Monday, October 8, 2012

Europe, Your Troubles Have Only Just Started

So, it would appear that I'm travelling to Europe next year.  My co-workers have staged an intervention and the upshot of it is that I have to take some holidays or they will put me into rehab.  It will be the first genuine holiday I've had in several years and I'm doing my best to look forward to it.  I shall be travelling to London, Berlin and possibly Prague or Vienna.  Now all I have to do is save money, find my passport, book things and renew my membership of the Inspector Rex fanclub.  I'm also hoping to persuade my sister in law to come with me.

Some people say that travel broadens the mind but then some people will say anything.  Travel certainly broadens your experience even if the experience largely consists of getting lost in a wide cross section of the world's airports.  At least travelling to other countries increases the probability that your taxi driver will understand English.  One thing travel doesn't broaden is your bank account.  I've done careful calculations and I think I can afford this trip if I sell a kidney and die no later than the age of fifty (probably not a difficult proposition with only one functioning kidney).
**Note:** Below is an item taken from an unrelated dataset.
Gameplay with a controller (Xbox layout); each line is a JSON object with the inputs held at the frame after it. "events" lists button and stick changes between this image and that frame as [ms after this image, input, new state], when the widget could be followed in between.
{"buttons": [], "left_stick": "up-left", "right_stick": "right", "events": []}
In return for poverty and a drastically reduced life expectancy I get to immerse myself in the culture of Europe.  Or at least I get to stand next to some of the more photogenic bits of the culture of Europe.  Or at the very least I will be temporarily in the same country as some of the more photogenic bits of the culture of Europe. 

Of course I'm taking a risk going to Europe at all.  The way things are going there at the moment I will be lucky if I don't get mugged by a desperate finance minister the moment I get off the plane.  It also occurs to me that by the time I get there the place may have been repossessed and put up for auction by various banking houses who for some reason thought lending money they didn't have to people who couldn't repay it was a sound business practice.  More likely though is that the place will be waist deep in euros as everybody attempts to refinance their existing unsustainable debt with new loan instruments and pay for the lot with a depreciated currency.  Which if you think about it is rather like putting your mortgage on your credit card and then trying to pay it off with bus tickets.

For souvenirs I'm just going to bring everybody back a couple of billion euros worth of Spanish government bonds.